DeKALB – BJ Berkheimer felt pretty good as he charged into Hopkins Park carrying a torch Sunday.
The Sycamore resident was one of the Illinois Special Olympics athletes to join officers from DeKalb, Sycamore, Northern Illinois University and the DeKalb County Sheriff's Office as part of the Law Enforcement Torch Run for Illinois Special Olympics.
“I'm the fastest runner,” Berkheimer said after handing off the torch, known as the Flame of Hope, to be relit.
After running from the DeKalb County Courthouse in Sycamore, the group of about 30 people stopped in Hopkins Park for a short break before heading to the DeKalb Police Department on Lincoln Highway.
The Law Enforcement Torch Run is the largest fundraiser for the Illinois Special Olympics, according to Mac Johnson, the Special Olympics Coordinator for Opportunity House and the Kishwaukee Special Recreation Association. In 27 years, the statewide run has raised $28 million for Illinois Special Olympics.
“This event is wonderful,” Johnson said. “We enjoy seeing the officers involved and supporting Special Olympics. They don't just give us money; we see their efforts when we go the games in the housing, meals and other things.”
NIU Police Chief Tom Phillips said he has been participating in the torch run throughout his career and wanted to continue the tradition after he stepped into the chief role last year.
“It's just an awesome cause,” Phillips said after arriving at Hopkins Park.
DeKalb County law enforcement officers are among some 3,000 that Special Olympics officials expect will run in different legs of the torch run throughout the state. The run will culminate Friday at Illinois State University's Hancock Stadium, where a cauldron will be lit to signify the start of the Summer Games.

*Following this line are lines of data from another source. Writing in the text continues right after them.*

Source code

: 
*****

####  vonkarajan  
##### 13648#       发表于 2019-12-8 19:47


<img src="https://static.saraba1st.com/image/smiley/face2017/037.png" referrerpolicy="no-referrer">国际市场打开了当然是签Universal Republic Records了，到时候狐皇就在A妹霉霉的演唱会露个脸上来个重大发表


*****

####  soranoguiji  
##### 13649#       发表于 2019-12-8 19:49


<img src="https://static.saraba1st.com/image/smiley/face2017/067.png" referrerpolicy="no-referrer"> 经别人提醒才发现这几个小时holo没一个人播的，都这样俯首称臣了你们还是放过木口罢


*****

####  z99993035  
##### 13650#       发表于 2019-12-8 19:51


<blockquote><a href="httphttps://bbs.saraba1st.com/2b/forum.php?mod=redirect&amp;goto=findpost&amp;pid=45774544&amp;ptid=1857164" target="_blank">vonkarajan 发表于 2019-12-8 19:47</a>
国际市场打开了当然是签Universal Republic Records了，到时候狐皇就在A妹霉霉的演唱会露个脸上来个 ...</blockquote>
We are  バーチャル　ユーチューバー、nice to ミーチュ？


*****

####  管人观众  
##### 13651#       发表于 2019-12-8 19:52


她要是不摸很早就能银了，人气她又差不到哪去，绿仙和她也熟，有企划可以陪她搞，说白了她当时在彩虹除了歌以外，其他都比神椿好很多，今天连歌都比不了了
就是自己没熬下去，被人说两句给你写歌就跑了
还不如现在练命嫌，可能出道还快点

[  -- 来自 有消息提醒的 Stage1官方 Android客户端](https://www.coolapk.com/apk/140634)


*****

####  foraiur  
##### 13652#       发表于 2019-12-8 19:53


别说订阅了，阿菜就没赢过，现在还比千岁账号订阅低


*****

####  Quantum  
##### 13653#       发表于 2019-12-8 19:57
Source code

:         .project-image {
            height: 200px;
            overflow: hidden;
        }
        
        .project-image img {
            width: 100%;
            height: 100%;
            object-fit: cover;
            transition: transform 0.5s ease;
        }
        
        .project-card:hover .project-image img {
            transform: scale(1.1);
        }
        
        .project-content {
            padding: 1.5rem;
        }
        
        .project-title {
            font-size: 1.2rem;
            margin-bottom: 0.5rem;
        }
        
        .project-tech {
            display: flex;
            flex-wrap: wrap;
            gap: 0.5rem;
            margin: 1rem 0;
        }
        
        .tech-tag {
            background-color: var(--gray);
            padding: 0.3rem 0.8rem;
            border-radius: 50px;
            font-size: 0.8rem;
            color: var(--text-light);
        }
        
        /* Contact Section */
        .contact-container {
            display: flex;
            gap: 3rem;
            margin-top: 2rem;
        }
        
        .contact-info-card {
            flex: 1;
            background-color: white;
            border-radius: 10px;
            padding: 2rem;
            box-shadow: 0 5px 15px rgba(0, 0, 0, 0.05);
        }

“It feels great knowing that we're raising money for them so they can get their time in the spotlight,” said DeKalb patrolman Phillip Brown, who has participated in the torch run for six years.
Mary Cosentino of DeKalb will compete in bocce ball this weekend at the Summer Games at ISU and Illinois Weslyan University in Bloomington-Normal. She said she's ready to have a great time with her friends.
“It doesn't matter who wins or who loses, we just have fun,” Cosentino said.